The photoelectric effect is an experiment performed by scientist H. Hertz in 1887. In the experiment, the electrons were ejected when metals like potassium, rubidium, caesium, etc. were exposed to a light beam. According to this experiment, there was no time lag between the striking of the light beam and the ejection of the electrons. 

The number of electrons ejected was proportional to the brightness of the light. Thus, a photoelectric effect shows the emission of electrons when it gets hit by electromagnetic radiation.

Also Read: Class 11 Chapter 10 S Block Elements

Bohr’s Model

The first person to explain the general features of the structure of an atom of hydrogen quantitatively was Neils Bohr. He developed this model in 1913, using the concept of quantisation of energy developed by Planck.

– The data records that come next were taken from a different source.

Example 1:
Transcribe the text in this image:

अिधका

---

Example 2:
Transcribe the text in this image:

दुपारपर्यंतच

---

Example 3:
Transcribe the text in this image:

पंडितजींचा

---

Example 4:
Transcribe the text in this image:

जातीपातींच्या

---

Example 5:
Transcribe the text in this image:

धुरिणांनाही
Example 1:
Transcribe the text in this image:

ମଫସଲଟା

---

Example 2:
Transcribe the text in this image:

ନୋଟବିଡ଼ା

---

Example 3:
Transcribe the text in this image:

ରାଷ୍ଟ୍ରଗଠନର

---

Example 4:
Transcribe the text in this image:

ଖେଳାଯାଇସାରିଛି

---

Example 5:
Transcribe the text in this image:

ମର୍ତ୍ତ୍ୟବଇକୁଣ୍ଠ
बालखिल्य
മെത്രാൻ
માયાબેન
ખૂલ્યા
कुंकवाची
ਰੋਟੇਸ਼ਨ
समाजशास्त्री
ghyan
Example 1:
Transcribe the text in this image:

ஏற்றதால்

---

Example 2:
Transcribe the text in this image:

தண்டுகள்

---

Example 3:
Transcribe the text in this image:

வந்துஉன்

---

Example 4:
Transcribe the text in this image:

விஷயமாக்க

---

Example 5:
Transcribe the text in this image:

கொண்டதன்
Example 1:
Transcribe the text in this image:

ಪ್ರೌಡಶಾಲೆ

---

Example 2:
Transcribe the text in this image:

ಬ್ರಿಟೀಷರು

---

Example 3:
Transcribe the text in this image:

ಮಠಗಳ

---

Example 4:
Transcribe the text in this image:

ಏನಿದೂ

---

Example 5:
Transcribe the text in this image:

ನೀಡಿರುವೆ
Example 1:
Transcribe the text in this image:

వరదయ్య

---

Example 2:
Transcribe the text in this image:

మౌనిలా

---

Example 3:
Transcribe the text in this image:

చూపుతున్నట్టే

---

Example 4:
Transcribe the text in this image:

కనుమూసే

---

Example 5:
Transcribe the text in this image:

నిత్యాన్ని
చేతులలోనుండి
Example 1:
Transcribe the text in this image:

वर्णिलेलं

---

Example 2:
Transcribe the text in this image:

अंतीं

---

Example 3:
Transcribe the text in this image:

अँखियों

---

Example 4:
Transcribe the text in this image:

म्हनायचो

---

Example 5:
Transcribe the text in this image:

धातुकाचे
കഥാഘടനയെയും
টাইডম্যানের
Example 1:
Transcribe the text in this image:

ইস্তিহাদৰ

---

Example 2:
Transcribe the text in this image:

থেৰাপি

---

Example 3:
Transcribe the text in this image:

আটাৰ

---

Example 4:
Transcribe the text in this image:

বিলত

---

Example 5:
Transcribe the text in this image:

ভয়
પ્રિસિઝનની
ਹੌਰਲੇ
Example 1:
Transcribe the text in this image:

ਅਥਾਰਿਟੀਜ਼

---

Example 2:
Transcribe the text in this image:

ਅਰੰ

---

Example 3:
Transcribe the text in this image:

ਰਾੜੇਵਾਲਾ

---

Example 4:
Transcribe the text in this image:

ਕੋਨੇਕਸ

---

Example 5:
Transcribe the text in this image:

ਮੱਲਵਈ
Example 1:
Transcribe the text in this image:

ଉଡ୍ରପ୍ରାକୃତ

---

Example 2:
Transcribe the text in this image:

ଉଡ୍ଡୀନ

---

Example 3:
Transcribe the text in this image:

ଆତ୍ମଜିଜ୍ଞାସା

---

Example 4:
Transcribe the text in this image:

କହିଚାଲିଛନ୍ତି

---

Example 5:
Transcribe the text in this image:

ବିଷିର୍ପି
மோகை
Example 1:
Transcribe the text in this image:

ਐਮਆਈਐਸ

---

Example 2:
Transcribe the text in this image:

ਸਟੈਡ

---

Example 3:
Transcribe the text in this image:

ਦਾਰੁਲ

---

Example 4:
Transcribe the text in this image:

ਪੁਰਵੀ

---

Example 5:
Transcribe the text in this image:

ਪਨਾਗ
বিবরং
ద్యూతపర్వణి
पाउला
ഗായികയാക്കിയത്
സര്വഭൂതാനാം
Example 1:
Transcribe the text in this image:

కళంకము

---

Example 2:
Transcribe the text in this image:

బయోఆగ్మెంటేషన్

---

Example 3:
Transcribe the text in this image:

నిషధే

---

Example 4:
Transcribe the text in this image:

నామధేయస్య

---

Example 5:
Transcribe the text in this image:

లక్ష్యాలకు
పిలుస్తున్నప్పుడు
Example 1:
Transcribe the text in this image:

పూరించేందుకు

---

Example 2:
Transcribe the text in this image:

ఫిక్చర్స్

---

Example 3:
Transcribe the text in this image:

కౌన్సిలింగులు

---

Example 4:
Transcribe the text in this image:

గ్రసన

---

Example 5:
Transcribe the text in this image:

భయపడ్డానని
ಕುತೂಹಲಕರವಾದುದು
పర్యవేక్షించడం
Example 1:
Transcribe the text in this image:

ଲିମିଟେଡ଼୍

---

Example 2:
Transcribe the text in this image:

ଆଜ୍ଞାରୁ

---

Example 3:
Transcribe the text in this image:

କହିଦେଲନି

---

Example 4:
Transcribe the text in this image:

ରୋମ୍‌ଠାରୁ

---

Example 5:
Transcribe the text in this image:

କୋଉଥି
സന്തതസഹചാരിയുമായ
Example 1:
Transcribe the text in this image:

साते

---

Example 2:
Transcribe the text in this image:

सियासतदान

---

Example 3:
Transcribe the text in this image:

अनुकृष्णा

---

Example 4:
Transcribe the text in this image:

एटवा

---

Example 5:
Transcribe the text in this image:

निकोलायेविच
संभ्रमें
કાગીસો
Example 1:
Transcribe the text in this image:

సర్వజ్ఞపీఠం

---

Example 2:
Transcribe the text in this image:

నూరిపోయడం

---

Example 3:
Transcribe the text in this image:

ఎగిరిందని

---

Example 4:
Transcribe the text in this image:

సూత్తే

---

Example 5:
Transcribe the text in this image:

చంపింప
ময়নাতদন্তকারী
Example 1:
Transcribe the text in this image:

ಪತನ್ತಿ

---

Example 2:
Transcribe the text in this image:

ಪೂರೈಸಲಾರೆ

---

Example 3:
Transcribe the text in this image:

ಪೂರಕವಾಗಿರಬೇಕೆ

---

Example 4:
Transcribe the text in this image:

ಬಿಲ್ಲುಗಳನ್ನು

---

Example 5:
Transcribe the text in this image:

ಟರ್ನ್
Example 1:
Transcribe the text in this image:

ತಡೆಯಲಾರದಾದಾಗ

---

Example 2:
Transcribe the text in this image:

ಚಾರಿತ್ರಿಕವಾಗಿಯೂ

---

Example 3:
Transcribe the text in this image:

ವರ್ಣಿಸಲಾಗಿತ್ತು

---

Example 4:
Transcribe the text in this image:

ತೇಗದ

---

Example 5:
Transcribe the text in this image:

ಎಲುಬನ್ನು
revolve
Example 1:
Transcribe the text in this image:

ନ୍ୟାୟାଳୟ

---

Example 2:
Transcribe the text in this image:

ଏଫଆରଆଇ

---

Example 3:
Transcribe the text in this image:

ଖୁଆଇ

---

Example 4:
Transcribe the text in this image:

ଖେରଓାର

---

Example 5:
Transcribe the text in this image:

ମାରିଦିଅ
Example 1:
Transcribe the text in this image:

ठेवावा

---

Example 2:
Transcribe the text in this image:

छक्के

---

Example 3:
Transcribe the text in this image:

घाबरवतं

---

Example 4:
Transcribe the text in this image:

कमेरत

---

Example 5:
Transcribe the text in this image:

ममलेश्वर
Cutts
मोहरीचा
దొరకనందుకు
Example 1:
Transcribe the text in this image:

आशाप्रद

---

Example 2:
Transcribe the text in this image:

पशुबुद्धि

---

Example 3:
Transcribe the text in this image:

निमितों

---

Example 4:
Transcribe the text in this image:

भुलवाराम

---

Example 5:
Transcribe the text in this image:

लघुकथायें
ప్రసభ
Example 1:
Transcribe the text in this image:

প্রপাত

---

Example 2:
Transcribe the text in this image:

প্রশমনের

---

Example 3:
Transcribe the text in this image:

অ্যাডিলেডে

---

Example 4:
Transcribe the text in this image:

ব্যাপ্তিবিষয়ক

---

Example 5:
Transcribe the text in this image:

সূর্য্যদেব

The model is based on a structure that is similar to the solar system – the electrons move around a dense nucleus in circular paths or orbits. it also mentions that the energy of an electron does not undergo any changes although it may move from a lower to a higher stationary state or vice versa.

Developments towards Quantum Mechanical Model of Atom

The shortcomings of the bohr’s model necessitated the development towards a more acceptable atomic model. Some important developments in this regard were as follows.

Dual Behavior Of Matter

In 1924, de Broglie, a French physicist proposed that just like radiation, matter should also display dual behavior – both particle and wave-like properties. it meant that electrons should also have both momentum and wavelength, just like photons. This led to him developing a formula of the relations between wavelength and momentum of any particle of matter.

Heisenberg Uncertainty Principle

As a consequence of radiation and the dual behavior of matter, in 1927  a German physicist Werner Heisenberg developed his uncertainty principle. This principle states that it is not possible to simultaneously determine the exact momentum and exact position of an electron.

Quantum Mechanical Model of Atom

Quantum mechanics is the branch of science that takes into account the dual behavior of matter. It deals with studying the motions of microscopic objects that possess both particle-like and wave-like properties. The quantum mechanical model of the atom is developed through the application of the Schrödinger equation to the atoms. Some of the main features of this model include:

  • The energy of electrons within an atom is limited to certain specific values
  • The quantized energy level is a result of the wavelike properties of the electrons
  • The exact position and exact momentum of an electron cannot be determined simultaneously

Structure of Atom- Practice Questions

The chapter of class 11 on the structure of an atom is relatively easy if you work on practice questions as part of your preparation. Below are some vital question sets for practice:

  1. What is Bohr’s model for hydrogen atoms?
  2. What does the negative electronic energy for hydrogen atoms mean?
  3. What is the difference between electromagnetic radiations and waves?

Structure of Atom Class 11 Notes – Solved Questions

Question 1: How many protons and neutrons are there in the nuclei 13C6?

Carbon mass number = 13
=> atomic number of carbons = no. of proton in one atom of carbon = 6
=> total number of neutrons in 1 atom of carbon = mass number – atomic number 
=> 13-6 = 7

Question 2: Write the possible values of n, l, and ml, if the electron is in one of the 3d orbitals.
Value of n = 3, Value of l = 2, and Value of ml = -2, -1, 0, 1, 2
You can go through the chapter of class 11 on the structure of an atom for more practice questions.